Japan on Friday began allowing elderly passengers who test negative for the new coronavirus to leave a quarantined cruise ship and finish their isolation in government-designated lodging.
Japan's government has given passengers aged 80 or older in poor health or confined to windowless inner cabins on the Diamond Princess the chance to move from the ship to accommodation on land.
But only those who test negative for the virus that has so far infected more than 200 people on board the ship have the option to move.
The first of them departed the massive cruise ship on Friday afternoon, travelling in buses with blacked out windows.
At the wheel, one driver was dressed in a head-to-toe white protective suit, complete with goggles and mask.
A government official said 11 people had left, but declined to say whether more would depart Friday or offer further details.
The move comes a day after the number of infections diagnosed on the ship rose to 218.
Senior health ministry official Gaku Hashimoto boarded the ship Friday morning to announce that all passengers "who are considered to be high risk in general health" would now be tested for the virus.
"Those who test positive will be transferred to the hospital. Those who test negative will -- at the request of the individual -- disembark and be transferred to accommodation provided by the government," he said in a statement in English read out by the ship's captain in a public broadcast.
There were more than 3,700 people on the ship when it arrived off the Japanese coast last week, but those diagnosed with the virus have been taken off the boat, along with some people suffering other health conditions requiring medical attention.
Ten of those hospitalised are now in serious condition, Health Minister Katsunobu Kato said on Friday.
Excluding the cases on the ship, and an infected quarantine officer, Japanese authorities have so far diagnosed 36 people with the newly named COVID-19.
The newly diagnosed cases include a woman in her 80s whose positive test result emerged after she died in hospital.
The woman was reportedly the mother-in-law of a taxi driver in Tokyo who has also been diagnosed with the virus.
The Tokyo government announced on Friday two people who were at a new year party the taxi driver attended are also infected with the virus. One of the two had contact with tourists from Hubei, the Chinese province where the virus emerged, the government said.
A new case was also confirmed in southern Okinawa islands with a taxi driver in her 60s. She is likely to have had contact with passengers of the Diamond Princess when the ship stopped by at an Okinawan port, the prefecture said.
- Doctor, patient infected -
A doctor in Wakayama prefecture and a patient treated in the hospital where the doctor worked have also been diagnosed.
Officials in the region said they were still not sure if the doctor had infected the patient.
"It is difficult to trace the route of the infection", governor Yoshinobu Nisaka told reporters.
He said officials were asking people in the area "to report suspicious cases of pneumonia so that we can immediately conduct tests".
The hospital has been closed to visitors and medical staff are now being tested for the virus, Nisaka added.
Despite the new infections, government officials sought to play down concerns about the spread of the virus in Japan.

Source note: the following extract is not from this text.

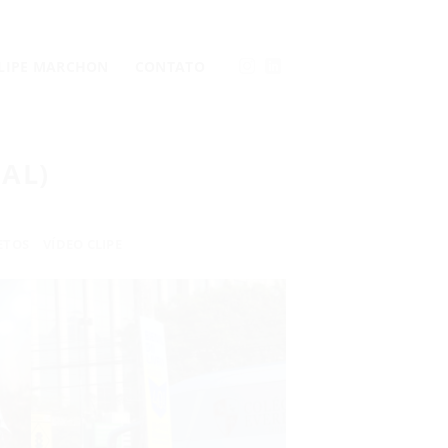
LLIPE MARCHON
CONTATO
IAL)
ETOS
VÍDEO CLIPE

"There is not enough epidemiological evidence to suggest that the epidemic is spreading inside Japan," government spokesman Yoshihide Suga told reporters.
"We will keep collecting epidemiological information including on the routes of infection."
The Diamond Princess has been quarantined off Japan since early February after it emerged a former passenger who got off the boat in Hong Kong had tested positive for the virus.
The quarantine is due to end on February 19 and those on the ship have been mostly confined to their cabins and asked to wear masks and keep their distance from other passengers during brief outings on open deck.
Crew on board have expressed concern that their conditions -- including shared cabins, bathrooms and workspaces -- put them at greater risk of contracting the virus.
On Friday afternoon, the crew distributed iPhones to passengers on board, with the captain saying the handsets had been sent by the Japanese government and were loaded with an application that would help them get medical support.
Japan has evacuated hundreds of its citizens from Hubei Province, and officials said a fifth flight would be sent on Sunday to bring people home.
The government raised the travel warning for Hubei to level three from two on the country's four-point system, advising people not to travel for any reason.